One day I was invited by Carla and Alhyrian to attend a permaculture meeting at W.B. Tshume Primary school, where I heard about something so interesting called “Permaculture design”. Later I was so happy to be part of this Permaculture Design Course because as an artist I love design, patterns as well as challenges and Nature. I am willing to learn more on the permaculture subject. But honestly, I was lost on the first day of the training because some terminologies were a bit too difficult for me. I tried to concentrate and Pierre Louis and Ally help us very much by summarizing each video. I now understand so much more about Nature, the Earth and the importance of energy. So this permaculture course will make so much difference in my creative journey. Thank you Geoff, PL and Ally.

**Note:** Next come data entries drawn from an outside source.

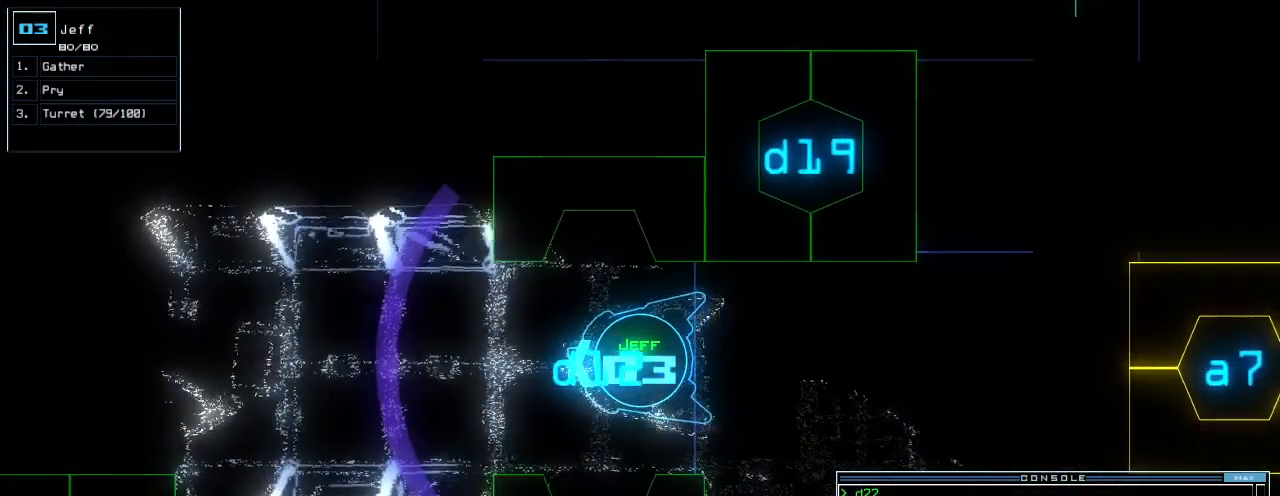
Gameplay with keyboard; each line is a JSON object with the keys held at the frame after it. "events" lists presses ("down") and releases ("up") of ".", "0", "1", "2", "3", "4", "5", "6", "7", "8", "9", "a", "b", "backspace", "c", "caps_lock", "comma", "ctrl_l", "ctrl_r", "d", "down", "e", "equals", "escape", "f", "f12", "g", "h", "i", "j", "k", "l", "left", "m", "minus", "n", "o", "p", "q", "quote", "r", "return", "right", "s", "semicolon", "shift_l", "shift_r", "space", "t", "tab", "tilde", "u", "up", "v", "w", "x", "y" and "z" between this image and that frame as [ms after this image, input, new state], when the widget could be followed in between. No other keys are recorded. Mouse input is not recorded. Not read: other_keys.
{"keys": [], "events": []}
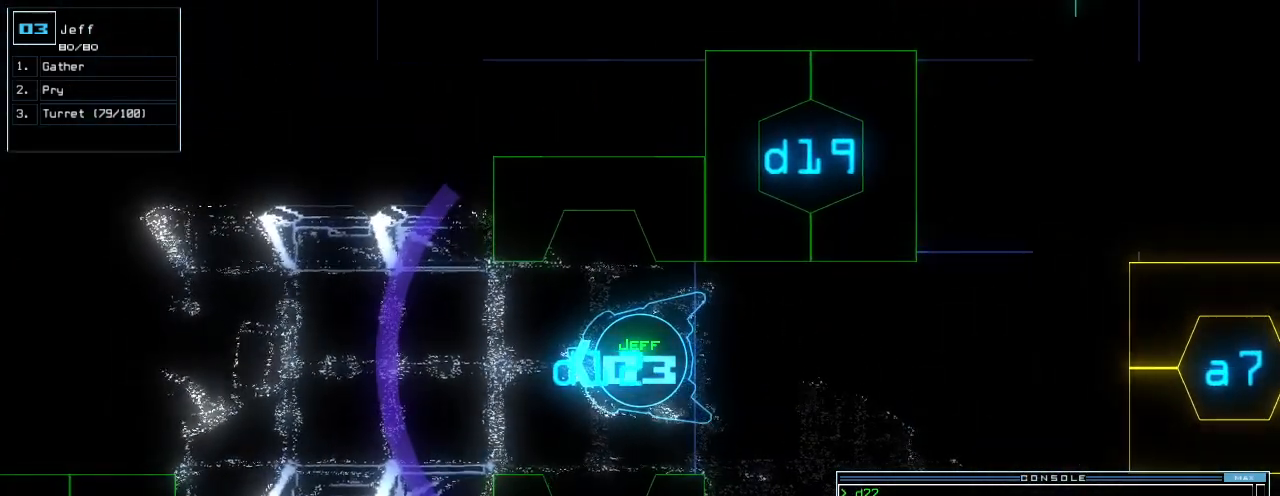
{"keys": [], "events": [[220, "space", "down"], [340, "space", "up"]]}
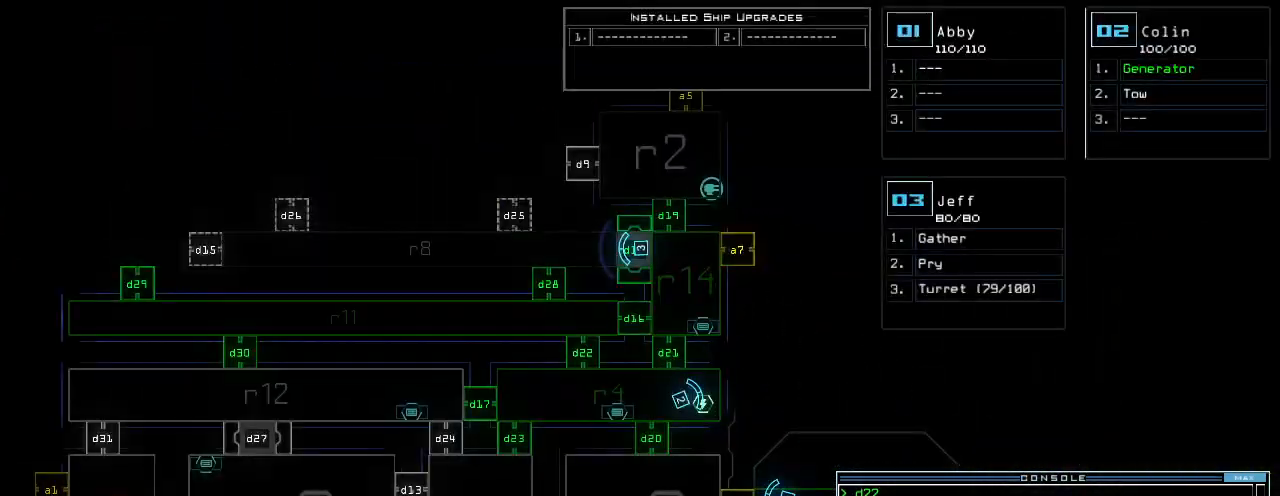
{"keys": [], "events": [[140, "space", "down"], [220, "space", "up"]]}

The location where this group is living and implementing their PD knowledge falls within two recognized biodiversity hotspots. The rich biodiversity of the Nelson Mandela Bay (Port Elizabeth) is partly attributed to the fact that it is in an area of convergence of five of South Africa’s nine biomes …the Fynbos, Subtropical Thicket, Forest, Nama Karoo, and Grassland biomes …… such a juxtaposition of biomes within a metropolitan municipality is unparalleled in the world. The members of this group live in the areas surrounding the Swartkops estuary which is dominated by what is called Albany thicket. According to the Koppen-Geiger climate classification we fall in BSh (Arid, Steppe, Hot Arid). According to the new South African National Standard 204-2 , we fall in coastal temperate.
1. How to plant in a stony soil? (We are in an Ancient River bed with small to large rounded stones dominating the top soil)

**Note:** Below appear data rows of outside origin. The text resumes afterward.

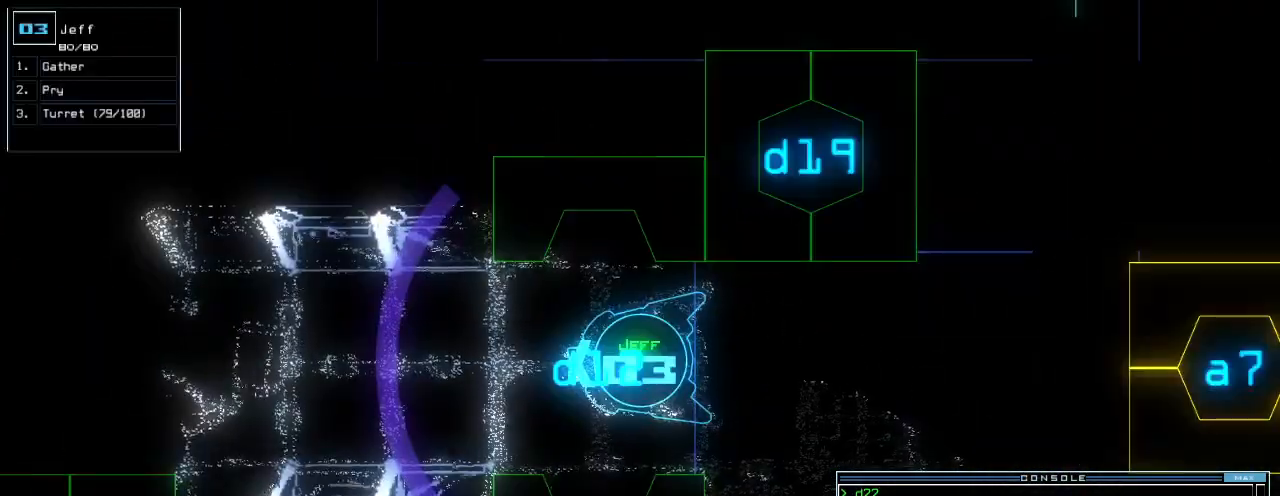
{"keys": []}
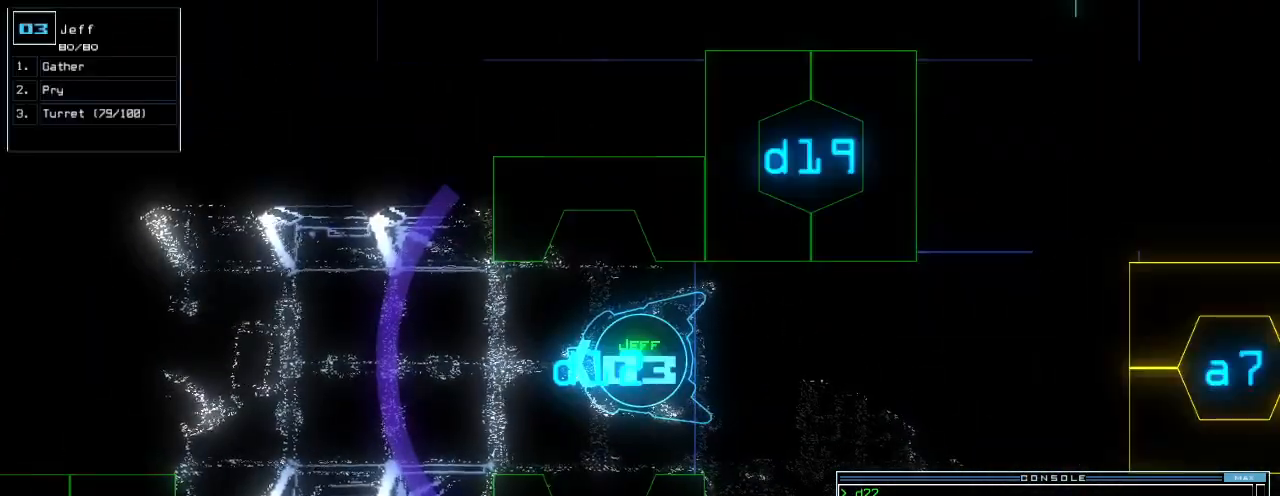
{"keys": [], "events": []}
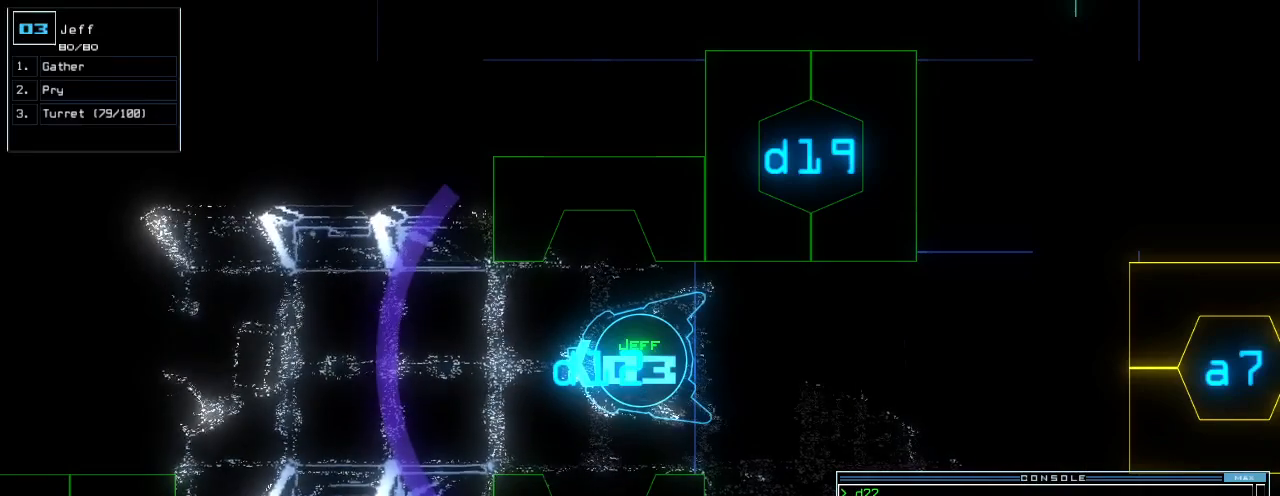
{"keys": [], "events": []}
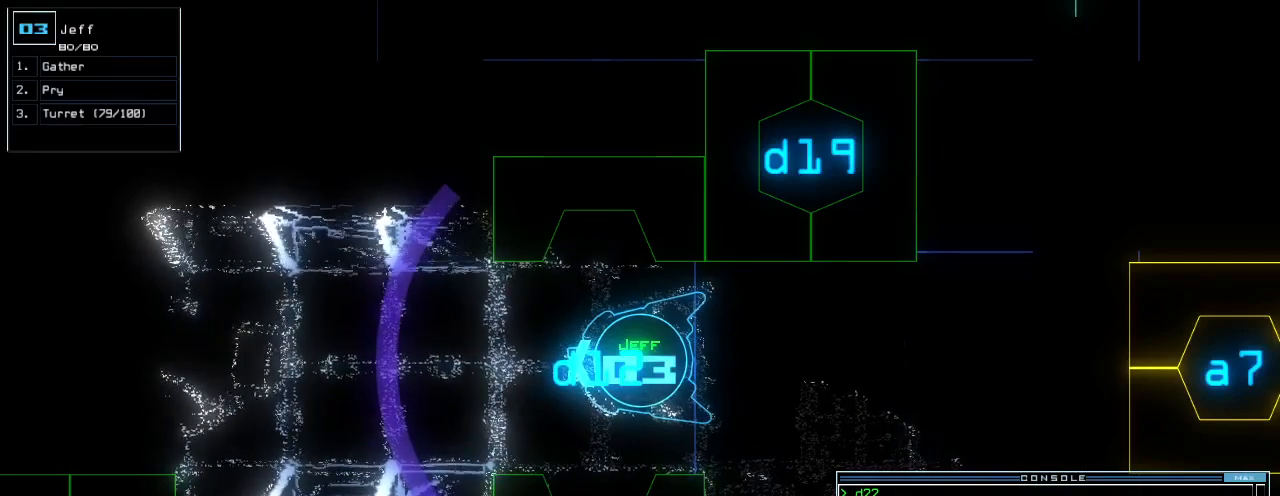
{"keys": [], "events": []}
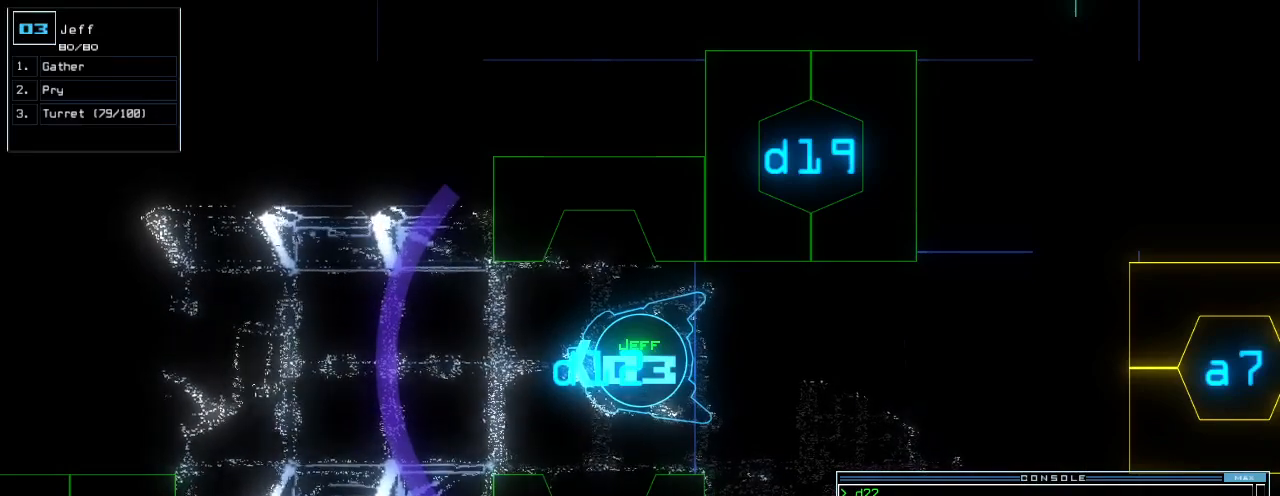
{"keys": [], "events": []}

2. If you want a chicken farm and you are afraid of thefts and you want to secure your place, what advice can you give? (livestock theft Is a problem in the townships where the members of the group live)
3. How to control pests in our gardens?
4. Somebody told me about planting potato in a sack and as new leaves grow keep adding soil. I put that sack in a car tyre and the potato died. I would like to know if it is good to plant potato in car tyres?
5. Can we design our home plot for accreditation certificate purpose even it is very small (around 20X15m). In that case how can we design it?
6. My garden in my yard is 1 meter wide and about three meters long, which is front of the veranda. What advice can you give me to make a swale that would collect water running from the roof to the veranda in that tiny garden?
7. If I want plants, vegetables as well as small livestock in the same place. How can I do this (Daphne)?
8. We as a group have been discussing our climate. We are in Port Elizabeth (Eastern Cape South Africa) we are in the subtropics on the south coast. We learned that because we are in the subtropics we are supposed to have summer rain but we can get small drizzle all year round with most of our rain in autumn to winter (which can causes floods) but we also get another rainy period in October December . In summer Jan to feb is the hottest and driest months of the year and August to Feb is very windy. We get between 350 and 450mm of rain per year. Can you please help us understand this strange climate?
9. Raised beds have a tendency to dry out in summer but flood in autumn due to the wet and dry extremes we experience.